Given three discrete random variables A,B,C, does P(A)P(C) = P(B)P(C) imply P(A)=P(B)?

Question

We know that there may exist some values of C that have probability of 0, but the entire sample space must have some values of C that have nonzero probability. If $P(A=a)P(C=c) = P(B=b)P(C=c)$ for all 3-tuples $(a,b,c)\in \Omega_A \times \Omega_B \times \Omega_C$, then does this mean that $P(A)=P(B)$ for all 2-tuples $(a,b)\in \Omega_A \times \Omega_B$?

Answer 1

Your notation is seriously off.

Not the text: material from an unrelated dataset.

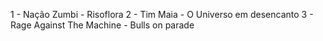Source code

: 1 - Nação Zumbi - Risoflora
2 - Tim Maia - O Universo em desencanto
3 - Rage Against The Machine - Bulls on parade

I think what you mean is: if $P(A=a, C=c) = P(B=b, C=c)$ for all $(a,b,c) \in \Omega_A \times \Omega_B \times \Omega_C$, then is $P(A=a) = P(B=b)$ for all $(a,b) \in \Omega_A \times \Omega_B$?

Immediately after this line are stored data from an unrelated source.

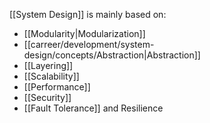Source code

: [[System Design]] is mainly based on:

- [[Modularity|Modularization]]
- [[carreer/development/system-design/concepts/Abstraction|Abstraction]]
- [[Layering]]
- [[Scalability]]
- [[Performance]]
- [[Security]]
- [[Fault Tolerance]] and Resilience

The answer is yes, because (for a discrete random variable $C$) there is a countable set $S = \{c_n: n \in \mathbb N\}$ such that $C \in S$ with probability $1$, and then by countable additivity $P(A=a) = \sum_{n \in \mathbb N} P(A=a, C=c_n)$ and $P(B=b) = \sum_{n \in \mathbb N} P(B=b, C=c_n)$.

Answer 2

I just realized that the answer is really simple: Choose $c'\in\Omega_C$ such that $P(C=c')\ne 0$. Then, for any $(a,b)\in\Omega_A\times\Omega_B$, $$P(A=a)P(C=c')=P(B=b)P(C=c') \rightarrow P(A=a) \frac{P(C=c')}{P(C=c')}=P(B=b)\frac{P(C=c')}{P(C=c')} \rightarrow P(A=a) = P(B=b)$$

Sorry, I was up late and missed the obvious answer!